In the case of Fedorchuk v. Ukraine,
The
European Court of Human Rights (Fifth Section), sitting as a Chamber
composed of:
Mr P. Lorenzen, President,
Mr K.
Jungwiert,
Mr V. Butkevych,
Mrs M.
Tsatsa-Nikolovska,
Mr J. Borrego Borrego,
Mrs R.
Jaeger,
Mr M. Villiger, judges,
and Mrs C.
Westerdiek, Section Registrar,
Having
deliberated in private on 16 October 2007,
Delivers
the following judgment, which was adopted on that date:
PROCEDURE
- The
case originated in an application
(no. 20746/05) against Ukraine
lodged with the Court under Article
34 of the Convention for the Protection of Human Rights
and Fundamental Freedoms (“the Convention”) by a
Ukrainian national, Ms Natalya Vladislavovna Fedorchuk (“the
applicant”), on 18 May 2005.
- The
Ukrainian Government (“the Government”) were represented
by their Agent, Mr Y. Zaytsev.
- On
24 October 2005 the
Court decided to communicate the complaints concerning the length of
the civil proceedings and the lack of remedies in that respect to the
Government. Applying Article 29 § 3 of the Convention, it
decided to rule on the admissibility and merits of the application at
the same time.
THE FACTS
THE CIRCUMSTANCES OF THE CASE
- The
applicant was born in 1962 and lives in Kherson.
A. Criminal proceedings
- In April 1997 the applicant instituted criminal
proceedings against Mr V.S., accusing him of fraud and forgery.
She contended that in 1995 she had prepared a notarially recorded
power of attorney in his name with an intention to authorize him to
sell her apartment. However, she had not handed the original document
to him and left for Russia, where she had worked until 1997. Having
returned to Kherson, she had learned that Mr V.S. had sold her
apartment to a certain Mr D.D., who had subsequently exchanged
it for Mrs L.Ch.'s house.

++++++++++++++++++++

• **TASKS TO COMPLETE**
- A) Answer these questions using the judgment in Fedorchuk v. Ukraine:
(i) On what date did the Court deliberate in private?
(ii) Who represented the Ukrainian Government?
(iii) In what year was the applicant born, and where does she live?
- B) From the judgment in Fedorchuk v. Ukraine, return the passage starting at "A. Criminal proceedings" and ending at "Mrs L.Ch.'s house.", copied word for word.

++++++++++++++++++++

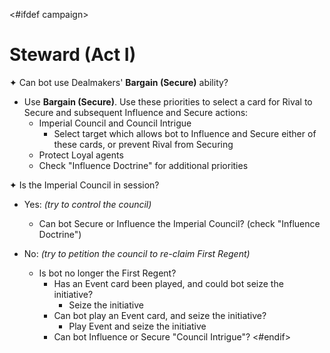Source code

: <#ifdef campaign>
# Steward (Act I)

✦ Can bot use Dealmakers' **Bargain (Secure)** ability?

- Use **Bargain (Secure)**. Use these priorities to select a card for Rival to Secure and subsequent Influence and Secure actions:
	- Imperial Council and Council Intrigue
		- Select target which allows bot to Influence and Secure either of these cards, or prevent Rival from Securing
	- Protect Loyal agents
	- Check "Influence Doctrine" for additional priorities

✦ Is the Imperial Council in session?

- Yes: *(try to control the council)*
	- Can bot Secure or Influence the Imperial Council? (check "Influence Doctrine")

- No: *(try to petition the council to re-claim First Regent)*
	- Is bot no longer the First Regent?
		- Has an Event card been played, and could bot seize the initiative?
			- Seize the initiative
		- Can bot play an Event card, and seize the initiative?
			- Play Event and seize the initiative
		- Can bot Influence or Secure "Council Intrigue"?
<#endif>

++++++++++++++++++++

• **ANSWERS IN ORDER**
- A)
(i) 16 October 2007
(ii) Their Agent, Mr Y. Zaytsev
(iii) She was born in 1962 and lives in Kherson.

- B)
A. Criminal proceedings
- In April 1997 the applicant instituted criminal
proceedings against Mr V.S., accusing him of fraud and forgery.
She contended that in 1995 she had prepared a notarially recorded
power of attorney in his name with an intention to authorize him to
sell her apartment. However, she had not handed the original document
to him and left for Russia, where she had worked until 1997. Having
returned to Kherson, she had learned that Mr V.S. had sold her
apartment to a certain Mr D.D., who had subsequently exchanged
it for Mrs L.Ch.'s house.